Leitnerberg aus dem Obernbergtal

„Sanfte Grasberge zwischen Gschnitz und Obernberg.“ (Klier, Rother Wanderführer Stubai – Wipptal)

 

Obernbergtal

Es haftet dem Tal, vielmehr seinen Häusern oder sind es seine Bewohner etwas Morbides an. Am letzten Freitag ist immer Müll. Erst nach der Aufhebung des Schneekettenschildes hinter Vinaders beginnt das Tal. Das Tal weitet sich da. Verstreut die Weiler, Gehöfte.

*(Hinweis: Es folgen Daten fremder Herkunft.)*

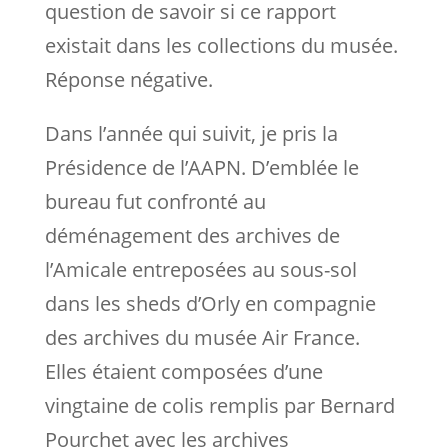
question de savoir si ce rapport
existait dans les collections du musée.
Réponse négative.
Dans l’année qui suivit, je pris la
Présidence de l’AAPN. D’emblée le
bureau fut confronté au
déménagement des archives de
l’Amicale entreposées au sous-sol
dans les sheds d’Orly en compagnie
des archives du musée Air France.
Elles étaient composées d’une
vingtaine de colis remplis par Bernard
Pourchet avec les archives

Der Schnee ist schon meist zur Einfahrt geschoben, oft bröckeln ein paar Fresken auf  den Wänden, als ob mit Grau beschleiert. Die Fensterläden mehr als selten geschlossen. Das fällt auf und führt gleich zum Urteil. Etwas morbide. Die letzten beiden Lifte haben Sie uns auch genommen. Die Einkehr am Magnet für die, die meist am Wochenende kommen, steht schon seit Jahren leer. Wegen Betriebsauflösung geschlossen. Streitigkeiten Besitzer – Gemeinde. Refugies sollen da rein. Am See. So was ganz Modernes. Also so in Erdhöhlen. Kennen Sie die? Refugies. Im Sommer ist der See auch schön. Und sehr beliebt.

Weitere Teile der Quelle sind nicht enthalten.